PROBLEM STATEMENT: Can you reproduce the records word for word, starting at their beginning and stopping after the line that contains "Rédaction des messages", with the pictures left out?
──────── TASK DATA ────────
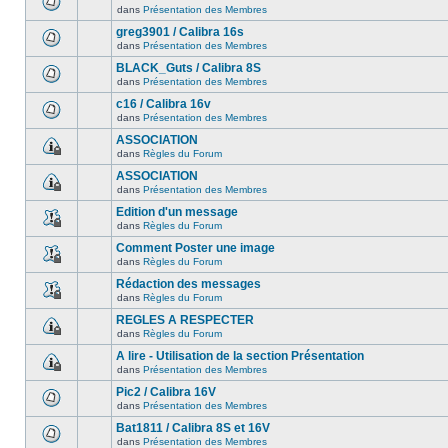
dans
Présentation des Membres
greg3901 / Calibra 16s
dans
Présentation des Membres
BLACK_Guts / Calibra 8S
dans
Présentation des Membres
c16 / Calibra 16v
dans
Présentation des Membres
ASSOCIATION
dans
Règles du Forum
ASSOCIATION
dans
Présentation des Membres
Edition d'un message
dans
Règles du Forum
Comment Poster une image
dans
Règles du Forum
Rédaction des messages
dans
Règles du Forum
REGLES A RESPECTER
dans
Règles du Forum
A lire - Utilisation de la section Présentation
dans
Présentation des Membres
Pic2 / Calibra 16V
dans
Présentation des Membres
Bat1811 / Calibra 8S et 16V
dans
Présentation des Membres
────────
WRITTEN SOLUTION:
dans
Présentation des Membres
greg3901 / Calibra 16s
dans
Présentation des Membres
BLACK_Guts / Calibra 8S
dans
Présentation des Membres
c16 / Calibra 16v
dans
Présentation des Membres
ASSOCIATION
dans
Règles du Forum
ASSOCIATION
dans
Présentation des Membres
Edition d'un message
dans
Règles du Forum
Comment Poster une image
dans
Règles du Forum
Rédaction des messages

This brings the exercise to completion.